The eyes may be the window to the soul, but the pupil is key to understanding how, and when, the brain forms strong, long-lasting memories, Cornell researchers have found.
By studying mice equipped with brain electrodes and tiny eye-tracking cameras, the researchers determined that new memories are being replayed and consolidated when the pupil is contracted during a substage of non-REM sleep. When the pupil is dilated, the process repeats for older memories. The brain's ability to separate these two substages of sleep with a previously unknown micro-structure is what prevents "catastrophic forgetting" in which the consolidation of one memory wipes out another one.
The findings could lead to better memory enhancement techniques for humans and may help computer scientists train artificial neural networks to be more efficient.
The study, published Jan. 1 in Nature, was led by Azahara Oliva, assistant professor in the Department of Neurobiology and Behavior, and Antonio Fernandez-Ruiz, assistant professor and Nancy and Peter Meinig Family Investigator in the Life Sciences, both in the College of Arts and Sciences. The paper's co-lead authors were doctoral student Hongyu Chang and postdoctoral researcher Wenbo Tang.
While the relationship between sleep and memory has been well established, the neural mechanisms that underpin their interplay remain murky. Experiments to elucidate the process generally follow one of two lines: attempting to improve memory retention in sleeping humans, and mechanistic, cellular studies in sleeping rodents. Combining those two fields of research has proved difficult because the subjects are so different. Rodents have been thought to have a very simple, two-step sleep structure - rapid eye movement (REM) sleep, when dreaming occurs, and non-REM slow-wave sleep. However, humans' slow-wave sleep is more complicated, with four stages, the deepest of which is when researchers suspect the brain sifts through and organizes its memories.
Through their joint lab, Oliva and Fernandez-Ruiz used their combined expertise in animal behavior, technology development and computational analysis to see just what goes on in a sleeping mouse's eye - and neurons.
Over the course of a month, a group of mice was taught a variety of tasks, such as collecting water or cookie rewards in a maze. Then the mice were outfitted with brain electrodes and tiny spy cameras that hung in front of their eyes to track their pupil dynamics. One day, the mice learned a new task and when they fell asleep, the electrodes captured their neural activity and the cameras recorded the changes to their pupils.
"Non-REM sleep is when the actual memory consolidation happens, and these moments are very, very short periods of time undetectable by humans, like 100 milliseconds," Oliva said. "How does the brain distribute these screenings of memory that are very fast and very short throughout the overall night? And how does that separate the new knowledge coming in, in a way that it doesn't interfere with old knowledge that we already have in our minds?"
The recordings showed that the temporal structure of sleeping mice is more varied, and more akin to the sleep stages in humans, than previously thought. By interrupting the mice's sleep at different moments and later testing how well they recalled their learned tasks, the researchers were able to parse the processes.
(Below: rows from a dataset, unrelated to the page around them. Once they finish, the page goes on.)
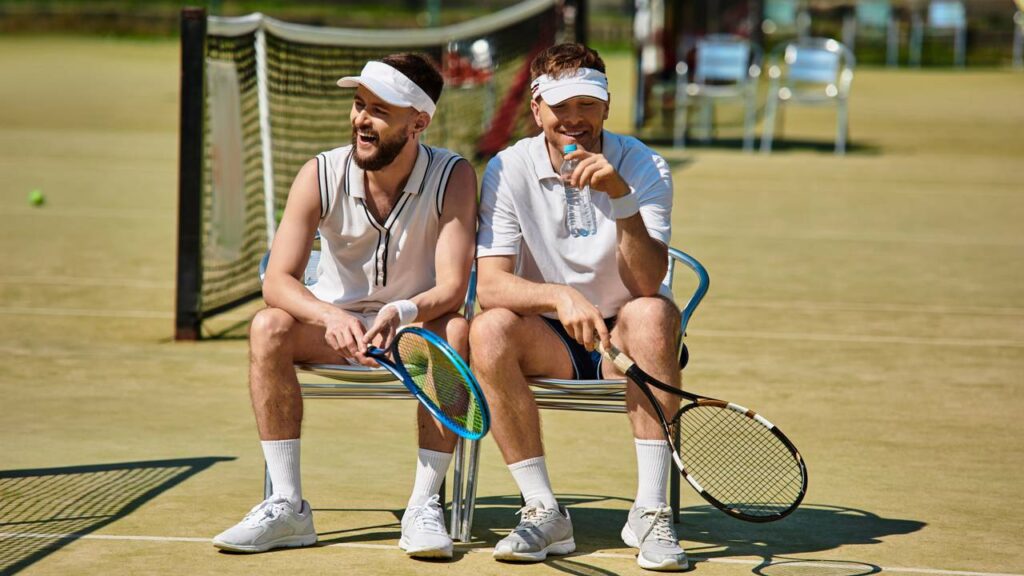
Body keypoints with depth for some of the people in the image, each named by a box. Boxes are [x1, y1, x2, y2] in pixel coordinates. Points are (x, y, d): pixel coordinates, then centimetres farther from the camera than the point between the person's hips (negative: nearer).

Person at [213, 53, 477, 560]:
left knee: (456, 332, -34)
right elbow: (277, 281, -17)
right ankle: (287, 507, -25)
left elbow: (452, 288, -22)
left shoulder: (452, 178, -15)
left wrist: (401, 313, -44)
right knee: (269, 327, -28)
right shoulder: (320, 176, -12)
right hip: (333, 326, 1)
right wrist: (329, 316, -39)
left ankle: (424, 506, -27)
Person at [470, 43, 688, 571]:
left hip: (621, 339, -1)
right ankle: (543, 511, -22)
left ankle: (650, 511, -31)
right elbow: (489, 285, -17)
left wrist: (621, 196, -34)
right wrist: (561, 297, -35)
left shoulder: (643, 167, -8)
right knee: (488, 330, -30)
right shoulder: (508, 170, -7)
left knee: (653, 313, -33)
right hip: (547, 342, 1)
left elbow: (648, 283, -21)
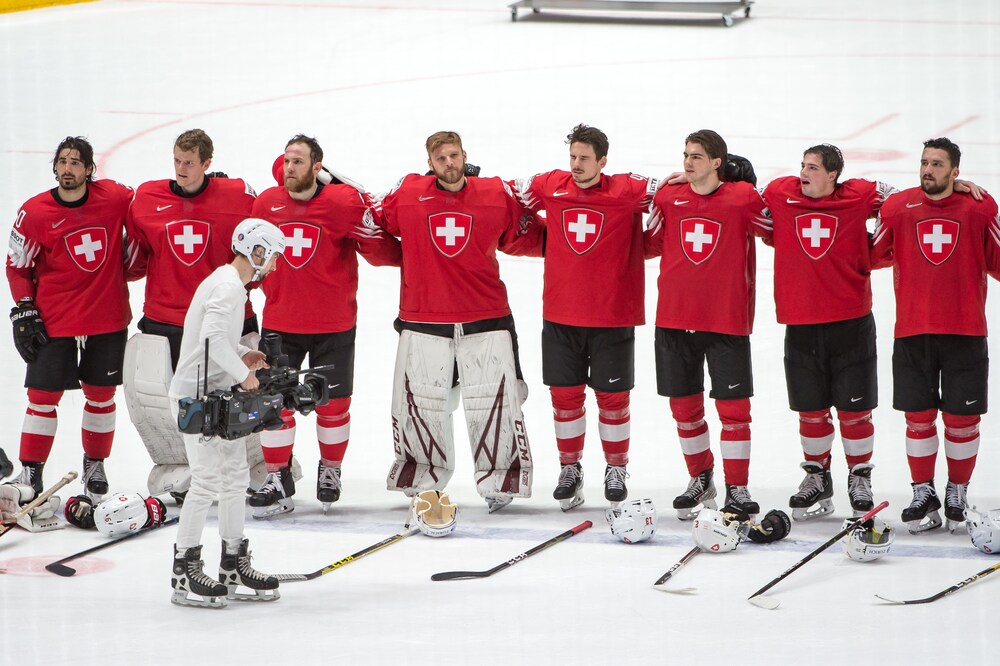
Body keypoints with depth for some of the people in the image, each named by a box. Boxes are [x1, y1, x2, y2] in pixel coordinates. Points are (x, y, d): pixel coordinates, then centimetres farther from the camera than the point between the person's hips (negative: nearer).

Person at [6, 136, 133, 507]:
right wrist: (23, 311, -4)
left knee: (101, 394, 12)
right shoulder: (34, 213, -9)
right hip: (53, 321, -2)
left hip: (108, 320, 2)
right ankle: (29, 472, 10)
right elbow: (18, 266, 1)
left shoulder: (116, 197, -6)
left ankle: (95, 463, 30)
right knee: (43, 396, 0)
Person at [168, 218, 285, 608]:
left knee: (236, 476, 14)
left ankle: (234, 567, 21)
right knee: (207, 481, -9)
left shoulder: (229, 283, 15)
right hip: (197, 396, -11)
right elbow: (213, 337, -30)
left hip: (217, 396, 11)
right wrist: (243, 373, -21)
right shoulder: (229, 287, -17)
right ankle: (184, 574, -4)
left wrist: (242, 355, 11)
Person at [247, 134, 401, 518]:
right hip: (280, 323, 2)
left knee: (334, 402, 7)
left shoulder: (345, 203, -11)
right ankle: (278, 482, 10)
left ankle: (330, 471, 30)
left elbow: (380, 253, -6)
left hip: (333, 326, -2)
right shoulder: (266, 204, 0)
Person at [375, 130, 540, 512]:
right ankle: (424, 479, 23)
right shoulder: (406, 194, -1)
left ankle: (499, 480, 15)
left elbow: (524, 239, 11)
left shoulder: (498, 195, 0)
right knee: (420, 402, 5)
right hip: (422, 320, 0)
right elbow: (376, 229, 12)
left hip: (486, 321, 0)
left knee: (493, 402, 1)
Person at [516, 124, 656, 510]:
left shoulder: (628, 190, -8)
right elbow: (512, 200, 16)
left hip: (613, 316, -2)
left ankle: (616, 470, 21)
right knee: (564, 392, 8)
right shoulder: (549, 186, 1)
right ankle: (569, 469, 22)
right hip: (560, 315, 2)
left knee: (613, 395, 6)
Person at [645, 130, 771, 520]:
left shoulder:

When a mouse enters a substage of non-REM sleep, its pupil shrinks, and it's here the recently learned tasks - i.e., the new memories - are being reactivated and consolidated while previous knowledge is not. Conversely, older memories are replayed and integrated when the pupil is dilated.
"It's like new learning, old knowledge, new learning, old knowledge, and that is fluctuating slowly throughout the sleep," Oliva said. "We are proposing that the brain has this intermediate timescale that separates the new learning from the old knowledge."
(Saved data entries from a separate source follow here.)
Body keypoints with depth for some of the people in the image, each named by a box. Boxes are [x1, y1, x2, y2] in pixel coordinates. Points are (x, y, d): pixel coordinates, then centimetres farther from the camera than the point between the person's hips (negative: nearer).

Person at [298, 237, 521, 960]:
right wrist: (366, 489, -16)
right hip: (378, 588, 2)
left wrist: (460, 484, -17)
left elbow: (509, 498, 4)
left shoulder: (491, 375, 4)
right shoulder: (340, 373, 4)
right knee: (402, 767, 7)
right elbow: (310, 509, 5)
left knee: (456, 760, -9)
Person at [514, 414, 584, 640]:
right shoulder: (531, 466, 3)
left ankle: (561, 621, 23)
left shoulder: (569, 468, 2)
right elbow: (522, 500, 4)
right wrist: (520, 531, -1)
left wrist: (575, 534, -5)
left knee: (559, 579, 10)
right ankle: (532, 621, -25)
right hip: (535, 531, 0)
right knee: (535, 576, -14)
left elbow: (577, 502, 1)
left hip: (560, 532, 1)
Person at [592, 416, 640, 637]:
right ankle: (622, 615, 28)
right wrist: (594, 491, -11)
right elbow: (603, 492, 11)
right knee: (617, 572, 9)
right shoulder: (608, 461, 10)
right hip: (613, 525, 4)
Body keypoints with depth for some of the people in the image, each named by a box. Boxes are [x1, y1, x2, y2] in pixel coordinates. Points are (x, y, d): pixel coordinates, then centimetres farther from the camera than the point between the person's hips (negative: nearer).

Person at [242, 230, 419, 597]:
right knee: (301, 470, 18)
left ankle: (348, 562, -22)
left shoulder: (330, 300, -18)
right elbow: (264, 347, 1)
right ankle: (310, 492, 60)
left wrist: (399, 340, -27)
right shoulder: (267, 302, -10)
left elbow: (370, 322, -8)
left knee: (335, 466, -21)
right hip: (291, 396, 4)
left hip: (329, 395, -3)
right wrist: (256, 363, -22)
The fact that pupil tracking during sleep is a noninvasive procedure opens up applications for further study in humans, Oliva said, and could be particularly beneficial for people who have memory deficits associated with mental health conditions.
The benefits even extend beyond humans, into the realm of machine learning, which is woefully cumbersome when compared to the efficiency of the brain.
"The brain can remember a lot of things with a relatively small number of neurons, and how that happens is not understood. How can the brain achieve such a huge feat of memory and cognitive skills with so little resources compared to ChatGPT, which consumes hundreds of thousands of times more energy to do any task?" Fernandez-Ruiz said. "This way of dividing, in time, two key functions of memory is what underlies the huge scope of biological brains for having such amazing memory capacities with relatively low resources. This provides a new opportunity to train artificial neural networks to be more efficient, perhaps, by being more similar to how actual brains work."
Co-authors include Annabella Wulf '24, Thokozile Nyasulu '24 and Madison Wolf '25.
The research was supported by the National Institutes of Health, the Sloan Foundation, the Whitehall Foundation, the Klingenstein-Simons Fellowship Program, and the Klarman Fellowships Program.